The heatless dryer works by passing compressed air through a tower filled with desiccant. Moisture from the air stream is adsorbed onto the desiccant thereby producing dry outlet air. While one tower is on line performing the drying function, the second tower is off line being regenerated by a portion (approximately 10 to 20%) of the dry discharge air.
This operation is controlled by valves (V1 and V2) which divert the flow of air to the on-line tower and away from the regenerating tower. At the same time, a purge valve (V3 or V4) allows the regenerating air flow entering the off-line tower to escape and thereby purge the moisture adsorbed from the desiccant to the atmosphere.
Once the regeneration process is complete the off-line tower is re-pressurized to prevent fluidization of the desiccant bed. The purge valve (V3 or V4) will close so that the off-line tower is allowed to re-pressurize.
After re-pressurization is complete, the flow valves (V1 and V2) will divert the drying air flow to the previously off-line tower. Simultaneously, a purge valve (V3 or V4) will open allowing the previously on-line tower to de-pressurize and begin regeneration. The sequence is repeated continuously ensuring a constant supply of dry air to the system.

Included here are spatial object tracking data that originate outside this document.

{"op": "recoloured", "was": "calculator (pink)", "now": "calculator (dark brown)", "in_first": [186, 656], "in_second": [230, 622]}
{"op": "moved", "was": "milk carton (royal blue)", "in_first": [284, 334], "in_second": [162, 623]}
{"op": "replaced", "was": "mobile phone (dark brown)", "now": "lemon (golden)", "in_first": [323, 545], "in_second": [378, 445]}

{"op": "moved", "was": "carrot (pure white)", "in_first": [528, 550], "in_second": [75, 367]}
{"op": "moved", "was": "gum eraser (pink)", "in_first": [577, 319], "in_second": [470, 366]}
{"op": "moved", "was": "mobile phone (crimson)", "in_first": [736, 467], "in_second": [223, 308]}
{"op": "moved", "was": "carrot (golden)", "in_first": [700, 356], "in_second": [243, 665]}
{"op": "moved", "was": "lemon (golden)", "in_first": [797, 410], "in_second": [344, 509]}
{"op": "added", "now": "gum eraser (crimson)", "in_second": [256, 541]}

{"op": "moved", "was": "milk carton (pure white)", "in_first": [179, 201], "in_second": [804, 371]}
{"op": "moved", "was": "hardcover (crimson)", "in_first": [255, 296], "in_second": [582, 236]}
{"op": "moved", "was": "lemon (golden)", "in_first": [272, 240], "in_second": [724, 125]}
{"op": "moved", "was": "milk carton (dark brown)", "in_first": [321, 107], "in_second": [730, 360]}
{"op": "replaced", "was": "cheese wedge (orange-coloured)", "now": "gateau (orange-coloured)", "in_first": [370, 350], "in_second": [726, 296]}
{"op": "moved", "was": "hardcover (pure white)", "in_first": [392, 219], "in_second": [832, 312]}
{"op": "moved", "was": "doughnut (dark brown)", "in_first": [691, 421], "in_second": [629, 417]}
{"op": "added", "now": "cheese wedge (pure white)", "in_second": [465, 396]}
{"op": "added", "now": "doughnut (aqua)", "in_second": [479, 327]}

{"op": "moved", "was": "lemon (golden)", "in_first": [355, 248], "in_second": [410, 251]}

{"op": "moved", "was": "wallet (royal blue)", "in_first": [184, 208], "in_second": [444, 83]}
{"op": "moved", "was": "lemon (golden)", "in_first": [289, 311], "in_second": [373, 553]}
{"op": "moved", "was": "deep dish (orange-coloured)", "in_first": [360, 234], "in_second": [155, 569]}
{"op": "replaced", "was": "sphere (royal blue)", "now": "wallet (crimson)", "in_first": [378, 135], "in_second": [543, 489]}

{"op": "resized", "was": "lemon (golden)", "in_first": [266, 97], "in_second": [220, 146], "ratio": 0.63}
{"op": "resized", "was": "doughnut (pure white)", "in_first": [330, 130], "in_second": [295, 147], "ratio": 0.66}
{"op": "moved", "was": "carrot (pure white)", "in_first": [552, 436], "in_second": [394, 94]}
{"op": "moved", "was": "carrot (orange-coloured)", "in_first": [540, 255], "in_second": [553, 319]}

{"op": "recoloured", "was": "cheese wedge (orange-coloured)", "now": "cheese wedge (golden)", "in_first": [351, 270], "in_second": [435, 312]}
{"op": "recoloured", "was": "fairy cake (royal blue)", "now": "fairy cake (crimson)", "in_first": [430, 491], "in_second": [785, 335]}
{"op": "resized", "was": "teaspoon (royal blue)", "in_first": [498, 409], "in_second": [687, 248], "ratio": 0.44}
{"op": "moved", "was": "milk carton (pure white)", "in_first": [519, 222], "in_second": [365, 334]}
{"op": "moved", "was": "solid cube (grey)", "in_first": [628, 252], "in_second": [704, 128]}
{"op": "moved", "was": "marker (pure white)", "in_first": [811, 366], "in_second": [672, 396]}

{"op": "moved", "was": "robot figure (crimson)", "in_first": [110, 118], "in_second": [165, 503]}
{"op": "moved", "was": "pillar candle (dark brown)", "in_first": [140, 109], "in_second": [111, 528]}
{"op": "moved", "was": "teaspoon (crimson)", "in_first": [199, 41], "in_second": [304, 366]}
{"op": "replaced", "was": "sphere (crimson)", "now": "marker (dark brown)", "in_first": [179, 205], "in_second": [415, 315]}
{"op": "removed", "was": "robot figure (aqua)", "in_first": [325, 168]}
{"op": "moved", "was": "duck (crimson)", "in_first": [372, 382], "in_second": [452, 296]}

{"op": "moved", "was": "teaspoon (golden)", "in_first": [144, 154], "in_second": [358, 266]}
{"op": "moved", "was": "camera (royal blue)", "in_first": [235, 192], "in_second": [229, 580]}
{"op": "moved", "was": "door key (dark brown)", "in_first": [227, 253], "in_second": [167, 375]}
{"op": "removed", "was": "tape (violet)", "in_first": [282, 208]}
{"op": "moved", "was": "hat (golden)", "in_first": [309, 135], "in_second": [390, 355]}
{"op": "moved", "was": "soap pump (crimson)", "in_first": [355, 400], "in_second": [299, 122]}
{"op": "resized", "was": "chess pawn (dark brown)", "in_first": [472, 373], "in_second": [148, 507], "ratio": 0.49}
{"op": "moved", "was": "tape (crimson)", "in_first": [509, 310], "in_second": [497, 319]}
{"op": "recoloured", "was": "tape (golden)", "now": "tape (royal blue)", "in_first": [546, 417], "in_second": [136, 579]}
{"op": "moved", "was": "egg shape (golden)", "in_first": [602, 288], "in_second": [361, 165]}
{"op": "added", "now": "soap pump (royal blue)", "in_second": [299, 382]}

Heat regenerative dryers utilize the principle that a hot gas can hold a larger amount of water vapour than a gas at a lower temperature. Thus, a water saturated adsorbent will give up its water to a gas at a higher temperature. Hot air, heated by an electric or steam heater passes through the desiccant bed removing the water from the adsorbent and regenerating the bed.
Refrigeration type dryers utilize the principle that the lower the dry bulb temperature of the air, the lower the water vapour content. Typical, refrigeration type dryers are capable of achieving a dew point temperature of -1.7°C.
The after filter provides final cleaning of the compressed air stream by removing particulate matter from the dryer discharge. After filters are required on all instrument air systems, particularly desiccant-type dryers to prevent desiccant dust from passing downstream. These filters will generally be installed in a duplex fashion allowing one filter to be maintained while the other is in operation.